"We're working on legislation," Durand said. "We're working with our elected officials a lot more, so its just not as big of grand production."
The issues that light a fire under the group are the growing national debt and Kentucky's state pension reform.
"Nashville and Indianapolis are killing us, and partly it's because of the taxes," said Larry Hausman, a Tea Party member.
But exactly what is the Tea Party? Members will tell you it's not part of the Republican Party, even though most call themselves Republicans. But Tea Party members say they believe in holding all elected officials accountable regardless of party. They say that in general, Democrats are doing more to infringe upon rights than the Republicans are.
And did the Tea Party cost Republicans the election?

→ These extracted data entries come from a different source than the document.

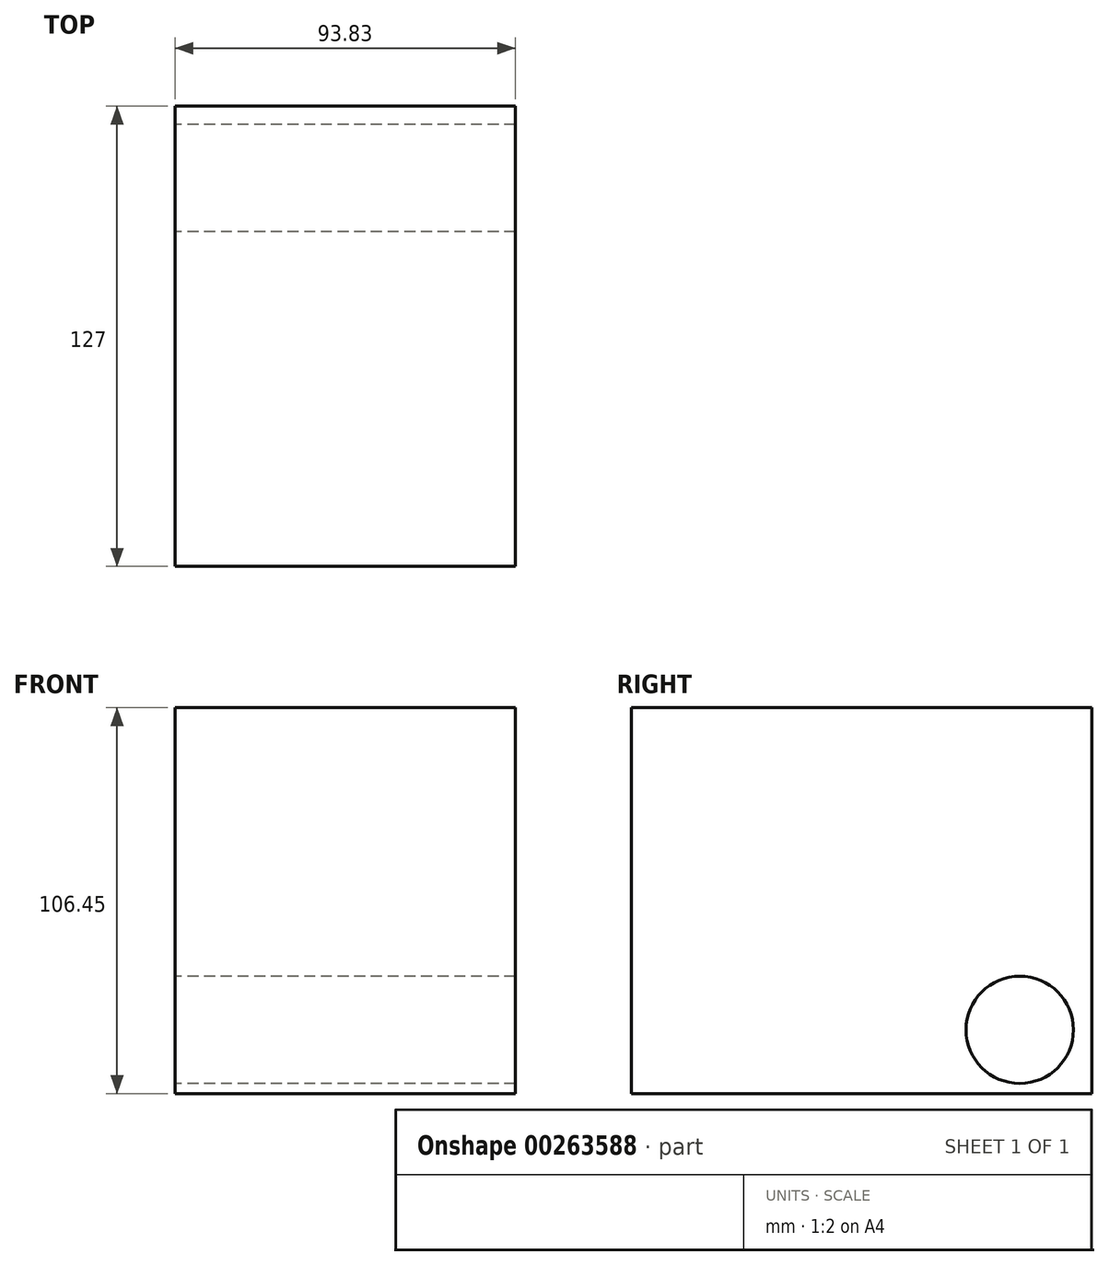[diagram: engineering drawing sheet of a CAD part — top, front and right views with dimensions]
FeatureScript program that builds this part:
annotation { "Feature Type Name" : "Feature", "Feature Type Description" : "" }
export const myFeature = defineFeature(function(context is Context, id is Id, definition is map)
    precondition{}
    {
        {
            var Q0;
            Q0=qCreatedBy(makeId("Front.planeOp"),FACE);
            var sketch = newSketch(context, id + "F0", { "sketchPlane" : qUnion([Q0])});
            skLineSegment(sketch, "E0.bottom", {"start": v(0, 0) * mm, "end": v(-93.83, 0) * mm});
            skLineSegment(sketch, "E0.top", {"start": v(0, 106.45) * mm, "end": v(-93.83, 106.45) * mm});
            skLineSegment(sketch, "E0.left", {"start": v(0, 0) * mm, "end": v(0, 106.45) * mm});
            skLineSegment(sketch, "E0.right", {"start": v(-93.83, 0) * mm, "end": v(-93.83, 106.45) * mm});
            skSolve(sketch);
        }
        {
            var Q0;
            Q0=makeQuery(id+"F0.imprint","IMPRINT",FACE,{"disambiguationData":[TD([[makeQuery(id+"F0.imprint","IMPRINT",EDGE,{"derivedFrom":sQuery(id+"F0.wireOp",EDGE,"E0.bottom")}),-1.0]])]});
            extrude(context, id + "F1", {"entities" : qUnion([Q0]), "depth" : 127 * mm});
        }
        {
            var Q0;
            Q0=makeQuery(id+"F1.opExtrude","SWEPT_FACE",FACE,{"disambiguationData":[OSD([sQuery(id+"F0.wireOp",EDGE,"E0.right")])]});
            var sketch = newSketch(context, id + "F2", { "sketchPlane" : qUnion([Q0])});
            skCircle(sketch, "E1", {"center": v(19.86, 17.58) * mm, "radius": 14.8 * mm});
            skSolve(sketch);
        }
        {
            var Q0;
            Q0=makeQuery(id+"F2.imprint","IMPRINT",FACE,{"disambiguationData":[TD([[makeQuery(id+"F2.imprint","IMPRINT",EDGE,{"derivedFrom":sQuery(id+"F2.wireOp",EDGE,"E1")}),1.0]])]});
            extrude(context, id + "F3", {"entities" : qUnion([Q0]), "operationType" : NewBodyOperationType.REMOVE, "endBound" : BoundingType.UP_TO_NEXT, "oppositeDirection" : true, "depth" : 25.4 * mm});
        }
    });
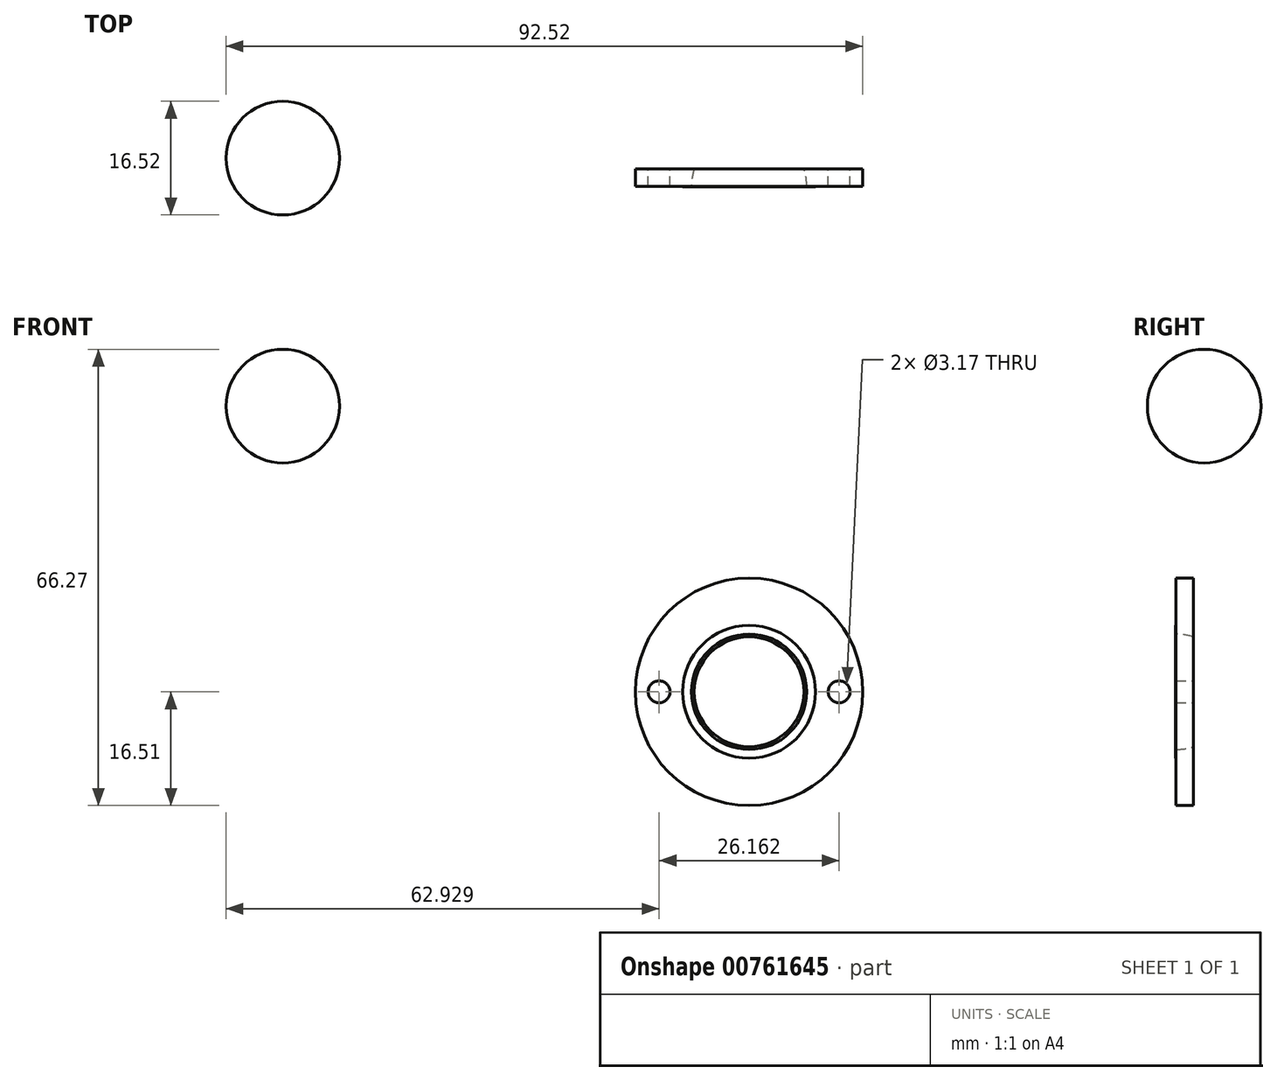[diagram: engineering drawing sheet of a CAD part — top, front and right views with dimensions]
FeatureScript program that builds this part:
annotation { "Feature Type Name" : "Feature", "Feature Type Description" : "" }
export const myFeature = defineFeature(function(context is Context, id is Id, definition is map)
    precondition{}
    {
        {
            var Q0;
            Q0=qCreatedBy(makeId("Front.planeOp"),FACE);
            var sketch = newSketch(context, id + "F0", { "sketchPlane" : qUnion([Q0])});
            skCircle(sketch, "E0", {"center": v(0, 0) * mm, "radius": 9.65 * mm});
            skCircle(sketch, "E1", {"center": v(0, 0) * mm, "radius": 16.51 * mm});
            skCircle(sketch, "E2", {"center": v(0, 0) * mm, "radius": 8.38 * mm});
            skLineSegment(sketch, "E3", {"start": v(-16.51, 0) * mm, "end": v(-9.65, 0) * mm});
            skLineSegment(sketch, "E4", {"start": v(9.65, 0) * mm, "end": v(16.51, 0) * mm});
            skCircle(sketch, "E5", {"center": v(-13.08, 0) * mm, "radius": 1.59 * mm});
            skCircle(sketch, "E6", {"center": v(13.08, 0) * mm, "radius": 1.59 * mm});
            skSolve(sketch);
        }
        {
            var Q0;
            Q0=makeQuery(id+"F0.imprint","IMPRINT",FACE,{"disambiguationData":[TD([[makeQuery(id+"F0.imprint","IMPRINT",EDGE,{"derivedFrom":sQuery(id+"F0.wireOp",EDGE,"E0")}),-1.0]])]});
            extrude(context, id + "F1", {"entities" : qUnion([Q0]), "depth" : 4.13 * mm, "offsetDistance" : 25.4 * mm});
        }
        {
            var Q0;
            Q0=makeQuery(id+"F0.imprint","IMPRINT",FACE,{"disambiguationData":[TD([[makeQuery(id+"F0.imprint","IMPRINT",EDGE,{"derivedFrom":sQuery(id+"F0.wireOp",EDGE,"E0")}),1.0]])]});
            var Q1;
            Q1=makeQuery(id+"F0.imprint","IMPRINT",FACE,{"disambiguationData":[TD([[makeQuery(id+"F0.imprint","IMPRINT",EDGE,{"derivedFrom":sQuery(id+"F0.wireOp",EDGE,"E2")}),1.0]])]});
            extrude(context, id + "F2", {"entities" : qUnion([Q0, Q1]), "operationType" : NewBodyOperationType.ADD, "depth" : 4.13 * mm + .65 / 50.8 * mm, "offsetDistance" : 25.4 * mm});
        }
        {
            var Q0;
            Q0=makeQuery(id+"F0.imprint","IMPRINT",FACE,{"disambiguationData":[TD([[makeQuery(id+"F0.imprint","IMPRINT",EDGE,{"derivedFrom":sQuery(id+"F0.wireOp",EDGE,"E0")}),1.0]])]});
            var Q1;
            Q1=makeQuery(id+"F0.imprint","IMPRINT",FACE,{"disambiguationData":[TD([[makeQuery(id+"F0.imprint","IMPRINT",EDGE,{"derivedFrom":sQuery(id+"F0.wireOp",EDGE,"E2")}),1.0]])]});
            var Q2;
            Q2=makeQuery(id+"F0.imprint","IMPRINT",FACE,{"disambiguationData":[TD([[makeQuery(id+"F0.imprint","IMPRINT",EDGE,{"derivedFrom":sQuery(id+"F0.wireOp",EDGE,"E0")}),-1.0]])]});
            extrude(context, id + "F3", {"entities" : qUnion([Q0, Q1, Q2]), "operationType" : NewBodyOperationType.REMOVE, "depth" : 1.59 * mm, "offsetDistance" : 25.4 * mm});
        }
        {
            var Q0;
            Q0=makeQuery(id+"F2.opExtrude","CAP_FACE",FACE,{"disambiguationData":[OSD([sQuery(id+"F0.wireOp",EDGE,"E0"),sQuery(id+"F0.wireOp",EDGE,"E2")])],"isStart":false});
            var sketch = newSketch(context, id + "F4", { "sketchPlane" : qUnion([Q0])});
            skArc(sketch, "E7.0", {"start": v(0, 8.38) * mm, "mid": v(-8.38, 0) * mm, "end": v(0, -8.38) * mm});
            skLineSegment(sketch, "E8", {"start": v(0, 8.38) * mm, "end": v(0, -8.38) * mm});
            skSolve(sketch);
        }
        {
            var Q0;
            Q0=makeQuery(id+"F4.imprint","IMPRINT",FACE,{"disambiguationData":[TD([[makeQuery(id+"F4.imprint","IMPRINT",EDGE,{"derivedFrom":sQuery(id+"F4.wireOp",EDGE,"E7.0")}),1.0]])]});
            var Q1;
            Q1=sQuery(id+"F4.wireOp",EDGE,"E8");
            revolve(context, id + "F5", {"operationType" : NewBodyOperationType.REMOVE, "surfaceOperationType" : NewSurfaceOperationType.NEW, "entities" : qUnion([Q0]), "axis" : qUnion([Q1]), "revolveType" : RevolveType.FULL, "oppositeDirection" : true});
        }
        {
            var Q0;
            Q0=qCreatedBy(makeId("Front.planeOp"),FACE);
            var sketch = newSketch(context, id + "F6", { "sketchPlane" : qUnion([Q0])});
            skArc(sketch, "E9", {"start": v(-67.76, 49.76) * mm, "mid": v(-76.01, 41.5) * mm, "end": v(-67.76, 33.25) * mm});
            skLineSegment(sketch, "E10", {"start": v(-67.76, 49.76) * mm, "end": v(-67.76, 33.25) * mm});
            skSolve(sketch);
        }
        {
            var Q0;
            Q0=makeQuery(id+"F6.imprint","IMPRINT",FACE,{"disambiguationData":[TD([[makeQuery(id+"F6.imprint","IMPRINT",EDGE,{"derivedFrom":sQuery(id+"F6.wireOp",EDGE,"E9")}),1.0]])]});
            var Q1;
            Q1=sQuery(id+"F6.wireOp",EDGE,"E10");
            revolve(context, id + "F7", {"surfaceOperationType" : NewSurfaceOperationType.NEW, "entities" : qUnion([Q0]), "axis" : qUnion([Q1]), "revolveType" : RevolveType.FULL});
        }
    });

"I think the biggest problem within the Republican Party right now isn't the Tea Party," Durand said. "I think that you have a lot of big government Republicans who are used to spending a lot of money, and things are changing."
Many Tea Party Republicans say U.S. Republican presidential candidate Mitt Romney lost the election, not because of the Tea Party, but because he didn't communicate the core values of conservatism accurately.
Dr. Rhodebeck said she believes the Tea Party could be a detriment for political candidates who wish to progress in the future.
"I think the party would find itself in trouble if it went along with the Tea Party line," said Dr. Rhodebeck.
WDRB's Lindsay Allen asked Tea Party members to tell her the first word to come to mind when she mentions certain names.
"Incompetent," said Tea Party member Andrew Schachtner.
"Ineffective," said Durand.
"I just couldn't disagree with him more," Hausman said.